### Exercise brief
Retype the passage of the integral thread below from "Any hint is" up to and including "on $\Bbb R$.", keeping every character unchanged.

-- begin Selected excerpt --

Evaluate $\int_0^\infty \frac{(\mathrm{e}^{-ax}-\mathrm{e}^{-bx})^2}{x^2}dx=\ln\frac{(2a)^{2a}(2b)^{2b}}{(a+b)^{2(a+b)}} $ 
(1) Prove that$$\int_0^\infty \frac{(\mathrm{e}^{-ax}-\mathrm{e}^{-bx})^2}{x^2}\mathrm{d}x=\ln\frac{(2a)^{2a}(2b)^{2b}}{(a+b)^{2(a+b)}}$$
(2) Prove that$$\int_0^\infty \frac{\mathrm{e}^{-ax^2}-\mathrm{e}^{-bx^2}}{x^2}\mathrm{d}x=\frac{1}{2}\ln\frac{b}{a} $$

I just learned improper integral with parameters and worked out a basic example below
$$
\int_0^\infty \frac{\mathrm{e}^{-ax}-\mathrm{e}^{-bx}}{x}\mathrm{d}x=\ln\frac{b}{a}
$$
But I do not know how to compute the two integrals above. I think the basic example may be of some help and tried integration by parts, inspired by $\int_0^\infty\frac{\sin x}{x}\mathrm{d}x$ and $\int_0^\infty\frac{\sin^2 x}{x^2}\mathrm{d}x$.
Any hint is appreciated.
 A: Write $\frac{1}{x^2}=\int_0^\infty ye^{-xy}dy$ so the LHS of (1) is$$\begin{align}&\int_0^\infty dy\:y\int_0^\infty dx(e^{-(2a+y)x}-2e^{-(a+b+y)x}+e^{-(2b+y)x})\\&=\int_0^\infty dy\:y\left(\frac{1}{2a+y}-\frac{2}{a+b+y}+\frac{1}{2b+y}\right).\end{align}$$You can handle (2) the same way, thought it helps to first replace $\int_0^\infty$ with $\tfrac12\int_{-\infty}^\infty$, so you just have to evaluate Gaussians on $\Bbb R$.

-- end Selected excerpt --
-- begin Data --

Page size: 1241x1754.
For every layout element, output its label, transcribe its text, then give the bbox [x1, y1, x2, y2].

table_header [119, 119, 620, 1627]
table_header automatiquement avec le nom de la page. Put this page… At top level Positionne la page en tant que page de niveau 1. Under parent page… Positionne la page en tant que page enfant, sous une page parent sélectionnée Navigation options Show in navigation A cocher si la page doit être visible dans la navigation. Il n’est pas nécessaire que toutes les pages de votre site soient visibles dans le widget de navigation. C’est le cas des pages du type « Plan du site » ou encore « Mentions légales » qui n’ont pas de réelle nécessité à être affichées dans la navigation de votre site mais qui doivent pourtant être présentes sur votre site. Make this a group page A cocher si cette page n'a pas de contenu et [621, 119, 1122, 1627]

-- end Data --

### Reply
Any hint is appreciated.
 A: Write $\frac{1}{x^2}=\int_0^\infty ye^{-xy}dy$ so the LHS of (1) is$$\begin{align}&\int_0^\infty dy\:y\int_0^\infty dx(e^{-(2a+y)x}-2e^{-(a+b+y)x}+e^{-(2b+y)x})\\&=\int_0^\infty dy\:y\left(\frac{1}{2a+y}-\frac{2}{a+b+y}+\frac{1}{2b+y}\right).\end{align}$$You can handle (2) the same way, thought it helps to first replace $\int_0^\infty$ with $\tfrac12\int_{-\infty}^\infty$, so you just have to evaluate Gaussians on $\Bbb R$.